Airspeeder has conducted the first test flights of a full-scale version of its remotely-piloted Alauda Mk3 electric flying racing car.
The test flights were conducted in South Australia under the observation of Australia’s Civil Aviation Safety Authority said Airspeeder.
The Airspeeder Alauda Mk3 and race series were first announced in April 2020, with the races initially planned to take place the same year. Development of the eVTOL aircraft started in 2017.
The success of these test flights means that the company can progress towards holding three races this year which will use uncrewed Mk3s at different locations around the world.
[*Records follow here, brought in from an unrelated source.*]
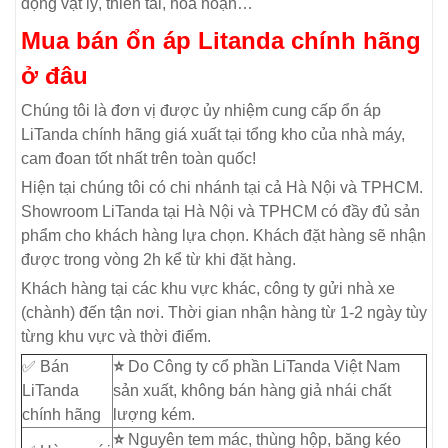
động vật lý, thiên tai, hỏa hoạn…
Mua bán ổn áp Litanda chính hãng
ở đâu
Chúng tôi là đơn vị được ủy nhiệm cung cấp ổn áp
LiTanda chính hãng giá xuất tại tổng kho của nhà máy,
cam đoan tốt nhất trên toàn quốc!
Hiện tại chúng tôi có chi nhánh tại cả Hà Nội và TPHCM.
Showroom LiTanda tại Hà Nội và TPHCM có đầy đủ sản
phẩm cho khách hàng lựa chọn. Khách đặt hàng sẽ nhận
được trong vòng 2h kể từ khi đặt hàng.
Khách hàng tại các khu vực khác, công ty gửi nhà xe
(chành) đến tận nơi. Thời gian nhận hàng từ 1-2 ngày tùy
từng khu vực và thời điểm.
✅ Bán
⭐
Do Công ty cổ phần LiTanda Việt Nam
LiTanda
sản xuất, không bán hàng giả nhái chất
chính hãng
lượng kém.
⭐
Nguyên tem mác, thùng hộp, băng kéo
These races will be called the EXA Series and serve as a trial for piloted races Airspeeder now plans to hold next year.
Alauda’s technical headquarters is in Adelaide, South Australia, where the Alauda Airspeeder Mk3 has now entered production, with 10 in build ready for the teams that will take place in the EXA Series races.
Matthew Pearson, founder of Airspeeder and Alauda Aeronautics said, “Nothing drives innovation like racing. The world is ready for advanced air mobility and we are proud to make history by introducing the world’s first racing series for flying electric cars.
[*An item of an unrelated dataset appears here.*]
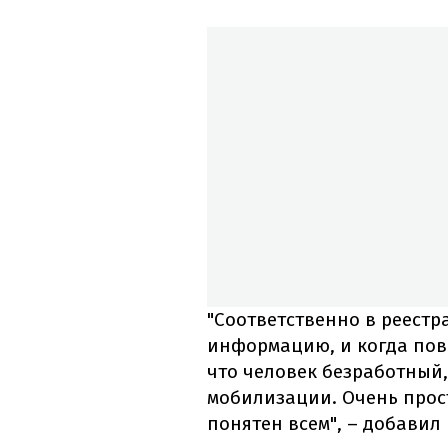
"Соответственно в реестра
информацию, и когда пов
что человек безработный,
мобилизации. Очень прос
понятен всем", – добавил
“These historic first flights are just the start and we are all excited to begin a momentous new chapter in motorpsort’s rich legacy.
During EXA races, pilots will remotely control their Alauda aircraft across “sky tracks”. The Mk3 are equipped with LiDAR and radar systems to ensure “safe racing”.
Pilots will sit in a simulator environment that mimics the dynamics and ergonomics of the Mk3 cockpit environment. Inside the Mk3 during the races will be dummies fitted with sensors, which Airspeeder is calling physical tele-robotic avatars named The Aviators, to represent human pilots.
Airspeeder plans to use data and information from these dummies to analyze the effects of high speed racing, rapid turning, acceleration and deceleration on pilots.
The Mk3 weighs 130kg and can accelerate from 0-62mph takes 2.8 seconds and climb to an altitude of 500m, said Airspeeder.